Outrage: Latest Yakuza Film From Takeshi Kitano Not To Be Missed

Anyone who is a yakuza movie fan will love Outrage, the latest US release written and directed by Japan’s legendary Takeshi Kitano (The Blind Swordsman: Zatoichi, Brother, Violent Cop). Besides being a fine example of the ultra violent Japanese mafia genre, Outrage features the director, also acting on screen utilizing his trademarked, stone-faced personae to maximum effect. One only wishes there was more screen time with “Beat” Takeshi’s hardened veteran of the gangland world and less time spent on the many peripheral and less interesting characters. In fact, the one fault of the film is that there are too many other gangsters to keep track of. But in this tale of power struggles and petty vengeances, fans are likely not to notice. The true yakuza movie devotee will revel in the abundant number of revenge killings and inventive deaths as the full blown yakuza war leads to its inevitable end.

True to form of any crime organization, Outrage focuses on the constant struggle for power: who has it, who wants it, and who can get it. As expected, it is a ruthless battle as clan leaders all vie for the favor of the most powerful family in the Japanese underworld. These rival under bosses seek to rise through the ranks by scheming and making sworn allegiances, regardless of the legitimacy of their oaths. Betrayal is constant and vengeance expected, as the never-ending struggle plays on to see who ends up on top. However, in this corrupt world there are no heroes, just a whole bunch of bad guys spiraling out of control until the struggle for power becomes one of mere survival with very few winners.

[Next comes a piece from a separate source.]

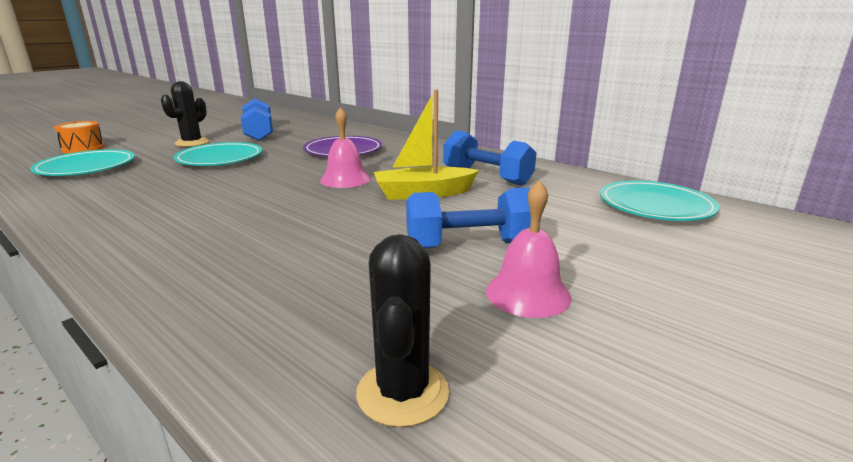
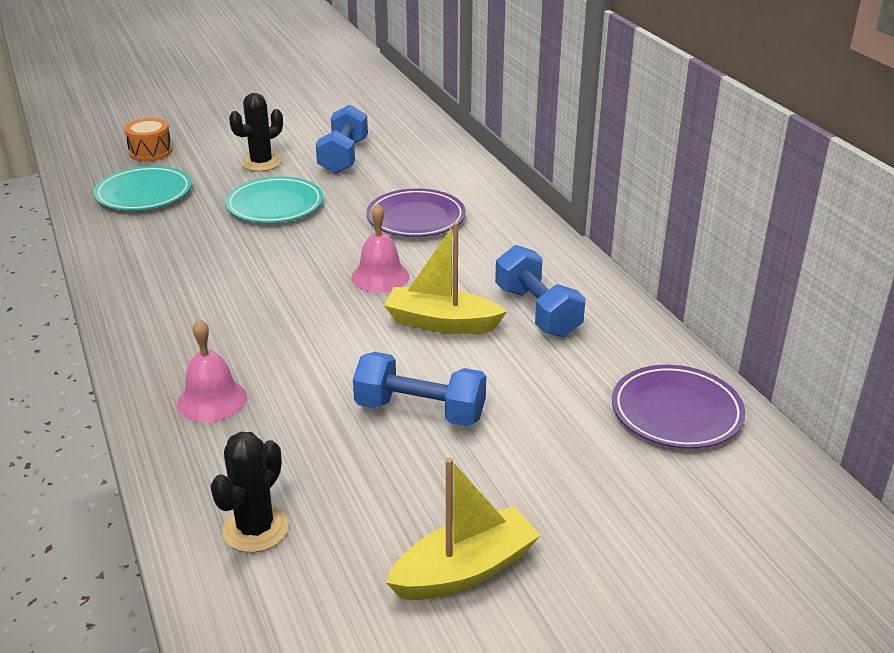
camera: 25 degrees right, 10 degrees up
(528, 293) = (416, 480): pink bell -> pink bell (212, 400)
(655, 206) = (676, 412): turquoise plate -> purple plate
(675, 357) = (464, 570): none -> yellow boat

Rated R for violence, language, and brief sexuality, Outrage is presented in Japanese with English subtitles, but don’t let that dissuade you from seeing this powerhouse piece of cinema. The film has already played to great acclaim at the AFI and Cannes Film Festivals in 2010 and the Palm Springs International Film Festival this year. Along its celebrated run it has caught the attention of such critics as Maggie Lee of the Hollywood Reporter, who exclaimed that Outrage “bursts with direct cinematic power”… with, “humor as mean and dry as a straight-up martini”. And Rob Nelson at Variety called Outrage, “visually stunning. A beautifully staged marvel that confidently reasserts [director] Kitano’s considerable cinematic gifts”. I’d have to go along with those assessments, especially the one about the humor, which at times is so dry you’ll wonder if you really should be laughing or not.

Although the film may be a challenge to those unfamiliar with the yakuza style of movie or the director, I can’t emphasize enough how well Takeshi serves the genre. I first discovered his work when I saw an earlier film of his, Fireworks, at a film festival in 1998. I remember I was blown away with the amount of information Takeshi was able to convey with such straightforward performances and carefully crafted shots, utilizing very little movement from either the camera or the actors. There was clarity of intention present in every frame. After seeing Outrage, I was pleased to see that this ability has not waned over the years and I enjoyed the film for what it is and intended to be – a solid yakuza film. With that in mind, I am sure you will not be disappointed.